My main ambitions in doing a six afternoons (spread over a couple of months) collagraph course were to:
- explore ways of making plates
- learn about inking techniques
For my second plate on the course, I decided to take an image, a detail of a photo at the BM, from the Elgin Marbles, and develop it in relief on card using filler.
I had used this image in my watercolour printing, and I enjoy exploring a theme in different media.
I wanted my print to capture the feel of a marble sculpture. The course introduced me to tile cement, but I chose fine filler for this because I wanted my subject to be more wipable and therefore paler, more like marble. I drew my design on card in reverse and then used low tack masking tape to mask out the negative space. I had to cut into the masking tape with a scalpel to get my curves and hoped this wouldn’t destroy my card plate. I thinly smeared over the filler, molded it and then lifted the masking tape whilst it was wet. This gave me good crisp edges. I sealed the plate with polyurethane varnish.
For my first proof, I inked in sepia. The raised filler didn’t wipe as much as I hoped compared to the card background. I wanted more tonal contrast than this.
I then inked in a different colour, wiped the head more aggresively, and rubbed over a contrasting colour.

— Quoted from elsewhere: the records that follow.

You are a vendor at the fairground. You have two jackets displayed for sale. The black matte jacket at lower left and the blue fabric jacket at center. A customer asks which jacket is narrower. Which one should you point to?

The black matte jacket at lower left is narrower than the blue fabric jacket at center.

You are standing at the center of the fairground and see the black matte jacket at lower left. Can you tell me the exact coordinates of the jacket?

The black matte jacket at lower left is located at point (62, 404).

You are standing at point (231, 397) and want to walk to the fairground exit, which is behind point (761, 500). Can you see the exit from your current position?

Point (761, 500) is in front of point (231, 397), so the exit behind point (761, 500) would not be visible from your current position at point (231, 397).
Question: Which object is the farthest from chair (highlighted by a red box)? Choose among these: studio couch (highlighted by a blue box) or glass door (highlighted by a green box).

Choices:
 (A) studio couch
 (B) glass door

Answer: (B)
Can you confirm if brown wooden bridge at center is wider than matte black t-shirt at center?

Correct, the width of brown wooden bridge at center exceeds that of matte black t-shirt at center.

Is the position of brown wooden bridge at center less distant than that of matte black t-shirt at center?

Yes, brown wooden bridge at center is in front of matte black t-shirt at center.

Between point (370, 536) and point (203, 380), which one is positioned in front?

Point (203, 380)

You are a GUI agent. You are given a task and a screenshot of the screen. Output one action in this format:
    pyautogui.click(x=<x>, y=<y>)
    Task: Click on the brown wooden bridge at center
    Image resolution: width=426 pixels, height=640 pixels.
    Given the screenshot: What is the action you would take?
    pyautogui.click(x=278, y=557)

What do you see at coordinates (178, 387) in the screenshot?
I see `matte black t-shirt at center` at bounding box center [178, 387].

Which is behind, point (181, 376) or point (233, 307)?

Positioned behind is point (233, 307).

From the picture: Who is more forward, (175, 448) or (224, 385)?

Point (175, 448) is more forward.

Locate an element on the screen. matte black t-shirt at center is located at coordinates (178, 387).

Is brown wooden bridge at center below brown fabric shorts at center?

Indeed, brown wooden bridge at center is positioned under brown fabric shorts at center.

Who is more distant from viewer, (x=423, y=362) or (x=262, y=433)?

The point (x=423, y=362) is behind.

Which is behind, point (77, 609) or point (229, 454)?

The added colour has generated a bit of contrast but not as much as I hoped. This is too dark, so I printed a ghost, just rubbing a little colour over the head again.
This is better , but I have all those white margins because there is so little ink now. However, they do help generate contrast.
I then tried a rub over of ink in a more contrasting colour.
It has picked up the sculpted surface well, but I don’t like the colour mix.
Next I tried a roll-over over the head. This is quite effective at picking up the molded sculptural aspects of the plate.
The plate was producing a lovely emboss.
I thought that the design was lacking something, and the tutor pointed out that the head is floating; not grounded and without context. I modified my plate to include the original plinth, by painting a block of pastel ground gesso, with an area of micaceous iron oxide, hoping this would give me two different dark tones. I also painted heavy body acrylic paint over the head in areas where I wanted lighter tones.
I think this improves the print, although my two tones on the plinth are almost the same, so I have lost the three dimensionality of that. It is too dark, so I had another go, wiping the plate more.
Again I have got white halos. The tutor told me that a touch of watercolour hand colouring in the same colour as the background was a tried and true method for getting rid of them!
At the end of the day, I think I like my plate more than any of my prints. I printed about 12 prints from it and it held up very well. After printing, it has acquired an interesting patina and has all the contrast I was looking for. Hey ho.
Whilst my results were disappointing, this plate did serve as a good exercise in exploring differing inking techniques, and filler was a new medium for me. There are two other approaches I would have like to try with more time:
- clean the plate as much as possible and print a blind emboss (should have done that before inking)
- Print with a very pale backgound and a darker roll-over.
I can always mount a print face down and claim its a blind emboss!